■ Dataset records
########################################

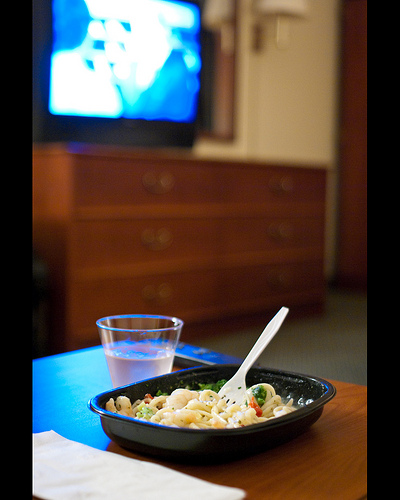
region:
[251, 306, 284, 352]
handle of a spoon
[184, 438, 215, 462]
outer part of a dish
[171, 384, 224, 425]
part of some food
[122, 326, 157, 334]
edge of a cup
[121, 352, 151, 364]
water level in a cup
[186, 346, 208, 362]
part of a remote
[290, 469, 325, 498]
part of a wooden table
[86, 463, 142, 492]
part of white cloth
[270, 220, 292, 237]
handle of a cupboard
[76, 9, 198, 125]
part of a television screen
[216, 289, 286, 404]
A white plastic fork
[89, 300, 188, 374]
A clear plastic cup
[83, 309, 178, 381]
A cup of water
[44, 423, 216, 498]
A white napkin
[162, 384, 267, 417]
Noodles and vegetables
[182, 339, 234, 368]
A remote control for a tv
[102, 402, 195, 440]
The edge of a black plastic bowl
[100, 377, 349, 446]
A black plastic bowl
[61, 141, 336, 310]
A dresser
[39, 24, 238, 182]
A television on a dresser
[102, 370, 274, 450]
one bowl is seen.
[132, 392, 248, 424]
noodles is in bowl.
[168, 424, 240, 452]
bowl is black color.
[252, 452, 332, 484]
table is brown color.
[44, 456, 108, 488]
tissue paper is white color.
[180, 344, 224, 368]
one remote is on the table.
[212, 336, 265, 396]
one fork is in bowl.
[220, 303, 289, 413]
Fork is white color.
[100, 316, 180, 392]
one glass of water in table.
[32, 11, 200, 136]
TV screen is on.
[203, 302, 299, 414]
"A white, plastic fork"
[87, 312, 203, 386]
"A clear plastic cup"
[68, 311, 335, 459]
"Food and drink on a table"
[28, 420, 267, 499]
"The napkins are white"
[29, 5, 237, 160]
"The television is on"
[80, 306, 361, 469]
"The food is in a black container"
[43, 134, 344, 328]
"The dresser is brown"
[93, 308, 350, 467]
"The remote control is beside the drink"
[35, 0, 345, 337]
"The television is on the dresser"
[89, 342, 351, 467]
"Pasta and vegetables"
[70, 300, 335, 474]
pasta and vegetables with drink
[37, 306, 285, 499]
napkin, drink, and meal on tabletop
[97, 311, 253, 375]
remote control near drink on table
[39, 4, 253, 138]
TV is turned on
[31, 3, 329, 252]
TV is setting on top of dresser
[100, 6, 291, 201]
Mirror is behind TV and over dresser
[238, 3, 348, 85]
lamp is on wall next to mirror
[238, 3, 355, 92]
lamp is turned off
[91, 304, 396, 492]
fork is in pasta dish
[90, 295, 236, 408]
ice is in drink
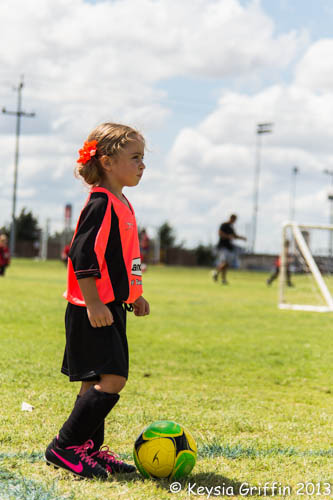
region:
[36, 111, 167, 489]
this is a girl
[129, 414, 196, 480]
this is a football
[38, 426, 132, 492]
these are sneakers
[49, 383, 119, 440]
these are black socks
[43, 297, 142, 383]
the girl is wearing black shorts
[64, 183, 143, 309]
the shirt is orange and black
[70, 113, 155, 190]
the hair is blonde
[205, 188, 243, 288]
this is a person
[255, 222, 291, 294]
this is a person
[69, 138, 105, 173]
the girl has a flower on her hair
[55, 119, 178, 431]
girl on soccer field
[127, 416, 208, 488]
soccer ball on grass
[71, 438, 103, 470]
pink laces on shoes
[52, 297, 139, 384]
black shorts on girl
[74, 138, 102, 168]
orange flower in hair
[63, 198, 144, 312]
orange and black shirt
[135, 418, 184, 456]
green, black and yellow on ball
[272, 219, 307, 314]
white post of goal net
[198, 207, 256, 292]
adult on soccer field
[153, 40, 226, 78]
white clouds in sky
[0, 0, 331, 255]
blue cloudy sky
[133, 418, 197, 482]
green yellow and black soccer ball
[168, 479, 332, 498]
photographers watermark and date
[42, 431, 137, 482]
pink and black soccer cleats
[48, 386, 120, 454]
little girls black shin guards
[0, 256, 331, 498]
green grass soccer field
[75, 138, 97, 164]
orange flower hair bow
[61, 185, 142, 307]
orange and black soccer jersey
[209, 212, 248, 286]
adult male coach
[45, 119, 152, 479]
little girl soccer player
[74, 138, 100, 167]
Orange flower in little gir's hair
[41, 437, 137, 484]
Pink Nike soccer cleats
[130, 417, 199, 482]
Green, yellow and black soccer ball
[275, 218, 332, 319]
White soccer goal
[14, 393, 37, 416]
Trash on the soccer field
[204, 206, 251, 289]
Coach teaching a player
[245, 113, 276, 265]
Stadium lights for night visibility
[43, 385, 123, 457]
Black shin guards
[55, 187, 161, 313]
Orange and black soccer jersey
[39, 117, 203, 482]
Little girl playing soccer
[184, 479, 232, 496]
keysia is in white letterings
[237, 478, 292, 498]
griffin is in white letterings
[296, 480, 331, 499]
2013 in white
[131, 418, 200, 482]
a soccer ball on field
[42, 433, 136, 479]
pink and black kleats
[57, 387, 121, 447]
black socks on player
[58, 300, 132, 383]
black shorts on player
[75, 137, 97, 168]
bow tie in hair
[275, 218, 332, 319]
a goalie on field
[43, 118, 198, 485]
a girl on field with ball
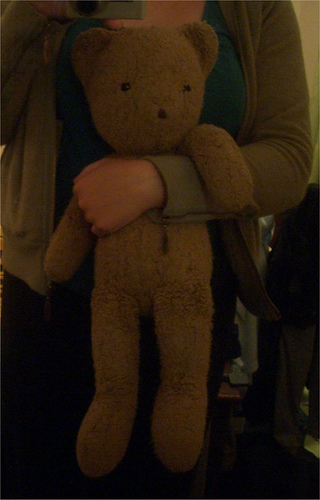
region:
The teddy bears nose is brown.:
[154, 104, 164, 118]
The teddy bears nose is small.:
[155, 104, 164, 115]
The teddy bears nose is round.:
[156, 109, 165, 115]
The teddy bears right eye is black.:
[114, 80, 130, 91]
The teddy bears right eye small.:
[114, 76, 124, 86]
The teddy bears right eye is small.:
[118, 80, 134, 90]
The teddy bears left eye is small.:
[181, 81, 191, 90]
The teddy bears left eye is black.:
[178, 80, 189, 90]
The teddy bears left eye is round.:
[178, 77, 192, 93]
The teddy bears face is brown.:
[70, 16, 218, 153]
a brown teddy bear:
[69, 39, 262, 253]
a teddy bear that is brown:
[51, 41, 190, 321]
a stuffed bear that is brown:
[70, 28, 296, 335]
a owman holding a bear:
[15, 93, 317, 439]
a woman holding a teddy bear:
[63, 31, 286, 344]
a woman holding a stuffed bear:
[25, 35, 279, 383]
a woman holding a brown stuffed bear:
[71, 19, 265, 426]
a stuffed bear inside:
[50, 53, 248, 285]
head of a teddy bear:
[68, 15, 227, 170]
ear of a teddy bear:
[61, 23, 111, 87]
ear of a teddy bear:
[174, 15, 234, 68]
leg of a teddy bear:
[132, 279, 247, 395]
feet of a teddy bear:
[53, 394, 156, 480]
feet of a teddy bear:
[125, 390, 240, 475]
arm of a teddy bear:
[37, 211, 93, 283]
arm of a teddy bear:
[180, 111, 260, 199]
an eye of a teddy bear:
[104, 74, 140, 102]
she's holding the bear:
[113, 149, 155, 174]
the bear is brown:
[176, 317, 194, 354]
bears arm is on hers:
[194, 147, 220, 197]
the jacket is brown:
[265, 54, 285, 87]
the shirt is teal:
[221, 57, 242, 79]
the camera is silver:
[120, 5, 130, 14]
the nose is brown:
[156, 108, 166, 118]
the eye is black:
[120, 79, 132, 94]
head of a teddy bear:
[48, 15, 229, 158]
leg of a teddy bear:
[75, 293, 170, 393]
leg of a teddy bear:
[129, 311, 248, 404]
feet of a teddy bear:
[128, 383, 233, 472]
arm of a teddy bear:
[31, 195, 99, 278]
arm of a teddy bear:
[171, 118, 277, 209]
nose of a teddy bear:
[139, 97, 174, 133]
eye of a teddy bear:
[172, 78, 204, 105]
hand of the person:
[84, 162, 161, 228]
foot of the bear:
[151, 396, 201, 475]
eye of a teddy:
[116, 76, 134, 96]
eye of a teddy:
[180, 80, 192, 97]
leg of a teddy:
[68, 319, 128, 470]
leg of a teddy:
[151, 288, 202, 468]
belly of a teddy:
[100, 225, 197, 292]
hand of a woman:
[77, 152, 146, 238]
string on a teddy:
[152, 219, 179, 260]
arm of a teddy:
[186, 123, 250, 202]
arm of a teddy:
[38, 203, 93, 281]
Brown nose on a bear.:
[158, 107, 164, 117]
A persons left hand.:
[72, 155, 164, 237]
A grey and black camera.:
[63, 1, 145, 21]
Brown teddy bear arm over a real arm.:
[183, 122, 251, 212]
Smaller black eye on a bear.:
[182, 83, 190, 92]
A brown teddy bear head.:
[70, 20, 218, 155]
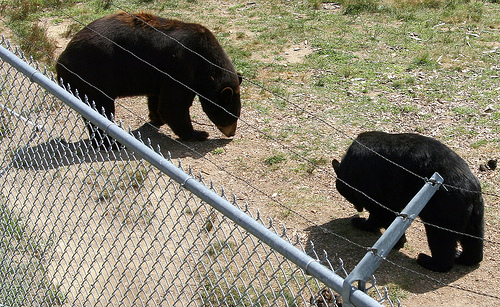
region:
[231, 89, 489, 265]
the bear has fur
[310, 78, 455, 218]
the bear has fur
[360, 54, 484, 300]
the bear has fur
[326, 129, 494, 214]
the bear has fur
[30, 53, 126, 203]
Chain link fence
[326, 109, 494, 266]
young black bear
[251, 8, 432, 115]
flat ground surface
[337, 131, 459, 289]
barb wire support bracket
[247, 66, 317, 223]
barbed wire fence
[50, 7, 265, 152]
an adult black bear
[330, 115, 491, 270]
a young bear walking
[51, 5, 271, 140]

########################################

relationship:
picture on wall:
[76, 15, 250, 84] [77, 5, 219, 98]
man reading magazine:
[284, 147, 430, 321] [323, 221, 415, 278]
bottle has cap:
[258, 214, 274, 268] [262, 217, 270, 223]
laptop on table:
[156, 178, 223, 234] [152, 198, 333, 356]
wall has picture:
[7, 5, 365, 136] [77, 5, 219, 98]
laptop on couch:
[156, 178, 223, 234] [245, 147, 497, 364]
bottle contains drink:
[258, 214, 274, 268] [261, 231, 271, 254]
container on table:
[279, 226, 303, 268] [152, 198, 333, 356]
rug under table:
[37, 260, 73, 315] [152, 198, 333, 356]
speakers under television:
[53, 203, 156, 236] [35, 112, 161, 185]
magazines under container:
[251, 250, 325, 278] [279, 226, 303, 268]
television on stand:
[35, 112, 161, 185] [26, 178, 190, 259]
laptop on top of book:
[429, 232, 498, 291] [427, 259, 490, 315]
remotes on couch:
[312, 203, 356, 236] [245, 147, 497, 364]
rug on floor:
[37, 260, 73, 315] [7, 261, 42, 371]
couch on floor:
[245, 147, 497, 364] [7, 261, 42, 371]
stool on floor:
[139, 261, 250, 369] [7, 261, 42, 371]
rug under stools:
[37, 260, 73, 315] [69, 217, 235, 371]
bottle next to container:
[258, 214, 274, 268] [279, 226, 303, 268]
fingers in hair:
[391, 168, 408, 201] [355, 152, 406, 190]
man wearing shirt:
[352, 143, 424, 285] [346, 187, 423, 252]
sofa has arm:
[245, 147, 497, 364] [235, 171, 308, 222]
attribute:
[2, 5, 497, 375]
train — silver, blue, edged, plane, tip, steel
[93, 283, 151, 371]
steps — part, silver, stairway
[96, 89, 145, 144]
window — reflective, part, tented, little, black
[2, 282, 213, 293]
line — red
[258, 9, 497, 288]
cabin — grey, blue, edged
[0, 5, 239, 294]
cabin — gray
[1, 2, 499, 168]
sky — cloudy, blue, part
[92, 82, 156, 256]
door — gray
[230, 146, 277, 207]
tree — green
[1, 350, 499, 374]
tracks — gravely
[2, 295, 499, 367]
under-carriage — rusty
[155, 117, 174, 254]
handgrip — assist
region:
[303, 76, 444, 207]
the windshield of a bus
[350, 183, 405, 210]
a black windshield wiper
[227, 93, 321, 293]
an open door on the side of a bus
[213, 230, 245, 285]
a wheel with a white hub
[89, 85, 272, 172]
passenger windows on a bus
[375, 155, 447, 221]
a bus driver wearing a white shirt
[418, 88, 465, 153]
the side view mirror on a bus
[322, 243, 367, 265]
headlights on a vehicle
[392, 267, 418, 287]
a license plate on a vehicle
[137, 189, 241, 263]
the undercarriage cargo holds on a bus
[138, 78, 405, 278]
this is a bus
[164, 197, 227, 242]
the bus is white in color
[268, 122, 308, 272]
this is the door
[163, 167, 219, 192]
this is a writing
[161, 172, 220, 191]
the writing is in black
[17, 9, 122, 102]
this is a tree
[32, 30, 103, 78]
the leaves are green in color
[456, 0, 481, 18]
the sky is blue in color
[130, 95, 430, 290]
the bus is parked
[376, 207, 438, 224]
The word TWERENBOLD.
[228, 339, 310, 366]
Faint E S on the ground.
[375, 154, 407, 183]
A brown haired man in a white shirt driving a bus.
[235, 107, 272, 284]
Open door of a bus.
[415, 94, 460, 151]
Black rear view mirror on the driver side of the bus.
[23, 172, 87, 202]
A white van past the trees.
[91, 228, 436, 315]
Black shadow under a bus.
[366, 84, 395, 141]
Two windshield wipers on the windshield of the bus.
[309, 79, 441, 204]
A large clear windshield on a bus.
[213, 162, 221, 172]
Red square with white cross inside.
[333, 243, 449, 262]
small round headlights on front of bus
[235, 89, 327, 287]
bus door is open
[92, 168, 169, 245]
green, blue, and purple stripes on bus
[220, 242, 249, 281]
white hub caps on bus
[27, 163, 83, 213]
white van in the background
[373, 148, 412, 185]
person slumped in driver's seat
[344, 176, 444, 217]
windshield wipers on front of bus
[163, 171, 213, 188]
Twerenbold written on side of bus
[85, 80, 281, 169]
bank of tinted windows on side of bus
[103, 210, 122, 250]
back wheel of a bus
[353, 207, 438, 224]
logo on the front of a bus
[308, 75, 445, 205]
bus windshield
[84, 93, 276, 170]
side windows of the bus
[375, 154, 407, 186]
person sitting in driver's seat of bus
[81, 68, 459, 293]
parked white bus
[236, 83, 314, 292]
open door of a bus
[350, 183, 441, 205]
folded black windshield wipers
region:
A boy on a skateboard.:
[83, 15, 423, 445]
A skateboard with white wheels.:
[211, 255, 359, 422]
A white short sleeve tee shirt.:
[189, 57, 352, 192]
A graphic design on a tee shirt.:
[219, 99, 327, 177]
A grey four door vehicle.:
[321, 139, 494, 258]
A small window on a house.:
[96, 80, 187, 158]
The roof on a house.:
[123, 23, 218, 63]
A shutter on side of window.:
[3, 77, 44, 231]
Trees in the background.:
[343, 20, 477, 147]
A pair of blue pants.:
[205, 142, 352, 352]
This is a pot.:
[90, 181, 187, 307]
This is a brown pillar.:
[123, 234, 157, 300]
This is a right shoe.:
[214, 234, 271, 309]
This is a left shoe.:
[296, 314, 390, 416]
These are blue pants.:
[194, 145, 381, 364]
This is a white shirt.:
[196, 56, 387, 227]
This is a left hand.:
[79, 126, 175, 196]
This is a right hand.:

########################################

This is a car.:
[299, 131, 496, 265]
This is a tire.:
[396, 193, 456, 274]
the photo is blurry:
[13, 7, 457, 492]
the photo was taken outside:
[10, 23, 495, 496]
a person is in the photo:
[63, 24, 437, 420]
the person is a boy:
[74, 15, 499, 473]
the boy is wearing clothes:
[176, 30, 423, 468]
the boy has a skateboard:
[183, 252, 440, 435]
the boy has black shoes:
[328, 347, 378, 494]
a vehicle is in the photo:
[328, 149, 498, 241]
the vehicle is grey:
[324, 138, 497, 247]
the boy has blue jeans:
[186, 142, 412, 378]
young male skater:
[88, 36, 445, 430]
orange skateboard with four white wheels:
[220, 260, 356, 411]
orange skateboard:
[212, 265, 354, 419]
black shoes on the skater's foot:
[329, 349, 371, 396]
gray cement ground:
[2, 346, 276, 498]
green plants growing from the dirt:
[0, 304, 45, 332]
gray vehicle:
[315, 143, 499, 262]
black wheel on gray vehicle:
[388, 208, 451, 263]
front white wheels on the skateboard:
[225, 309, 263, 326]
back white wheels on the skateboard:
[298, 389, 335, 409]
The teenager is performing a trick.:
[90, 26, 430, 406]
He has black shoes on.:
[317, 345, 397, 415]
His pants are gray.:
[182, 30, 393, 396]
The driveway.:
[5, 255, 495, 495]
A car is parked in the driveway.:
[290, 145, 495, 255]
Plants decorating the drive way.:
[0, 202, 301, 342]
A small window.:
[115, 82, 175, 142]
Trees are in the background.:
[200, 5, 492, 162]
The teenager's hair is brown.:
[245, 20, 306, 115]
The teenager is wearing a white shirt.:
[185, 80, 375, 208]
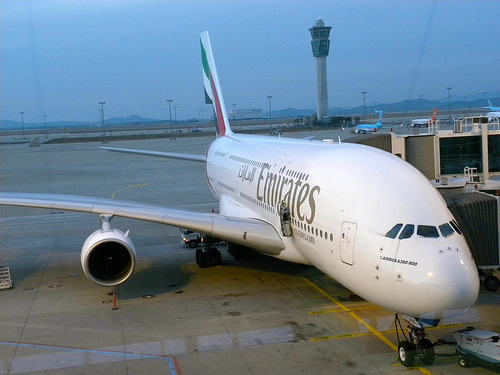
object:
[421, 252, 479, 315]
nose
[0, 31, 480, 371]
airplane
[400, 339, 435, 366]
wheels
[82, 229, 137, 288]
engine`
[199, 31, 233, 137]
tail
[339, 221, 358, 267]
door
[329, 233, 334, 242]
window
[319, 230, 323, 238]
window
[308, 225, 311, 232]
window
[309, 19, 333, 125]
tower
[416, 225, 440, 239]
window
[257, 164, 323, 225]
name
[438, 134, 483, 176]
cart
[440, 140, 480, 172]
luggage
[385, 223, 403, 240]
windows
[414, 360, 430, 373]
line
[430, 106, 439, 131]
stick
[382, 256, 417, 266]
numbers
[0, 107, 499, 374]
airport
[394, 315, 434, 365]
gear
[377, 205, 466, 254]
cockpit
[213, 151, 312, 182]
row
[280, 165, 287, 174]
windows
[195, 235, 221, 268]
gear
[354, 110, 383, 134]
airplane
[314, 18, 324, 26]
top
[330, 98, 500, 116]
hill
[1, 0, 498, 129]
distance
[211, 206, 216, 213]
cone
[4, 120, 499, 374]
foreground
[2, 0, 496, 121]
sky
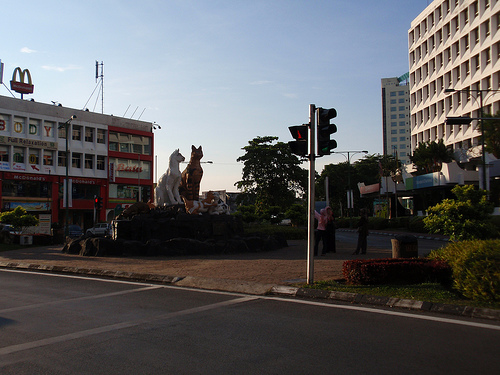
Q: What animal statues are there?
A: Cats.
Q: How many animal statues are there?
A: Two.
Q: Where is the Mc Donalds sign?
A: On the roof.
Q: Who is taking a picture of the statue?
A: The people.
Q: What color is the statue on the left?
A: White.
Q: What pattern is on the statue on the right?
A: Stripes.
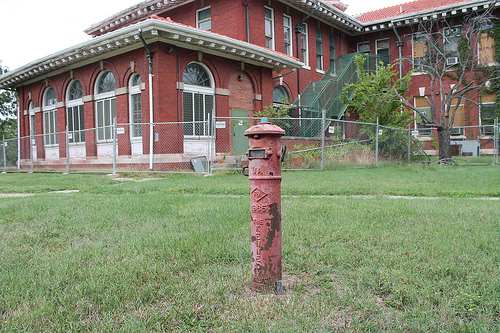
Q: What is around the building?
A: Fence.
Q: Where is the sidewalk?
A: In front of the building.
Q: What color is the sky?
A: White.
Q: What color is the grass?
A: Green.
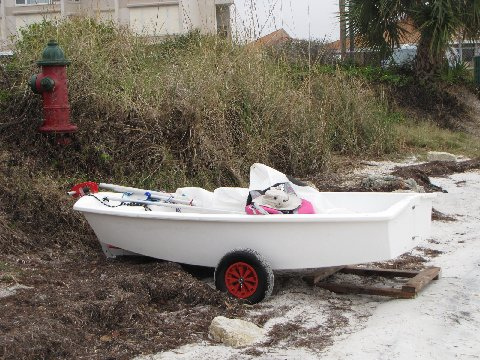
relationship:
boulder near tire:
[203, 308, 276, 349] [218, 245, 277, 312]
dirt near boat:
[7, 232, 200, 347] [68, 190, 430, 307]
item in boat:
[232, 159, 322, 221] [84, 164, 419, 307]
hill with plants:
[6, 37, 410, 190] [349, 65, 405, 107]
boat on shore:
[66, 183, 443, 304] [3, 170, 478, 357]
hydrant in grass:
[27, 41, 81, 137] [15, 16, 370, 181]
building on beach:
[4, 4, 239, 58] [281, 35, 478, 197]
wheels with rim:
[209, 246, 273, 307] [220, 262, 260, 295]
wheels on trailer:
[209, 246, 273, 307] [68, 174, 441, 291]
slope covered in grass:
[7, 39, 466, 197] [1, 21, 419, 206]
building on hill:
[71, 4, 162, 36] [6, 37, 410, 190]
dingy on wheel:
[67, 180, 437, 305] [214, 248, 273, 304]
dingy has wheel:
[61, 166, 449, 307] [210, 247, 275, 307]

########################################

■ WORK INSTRUCTION
Please extract each line of the listing that contains the word "wearing".

■ SOLUTION
the girl is wearing black shorts
man wearing shirt:
a bus driver wearing a white shirt
the boy is wearing clothes:
The teenager is wearing a white shirt.:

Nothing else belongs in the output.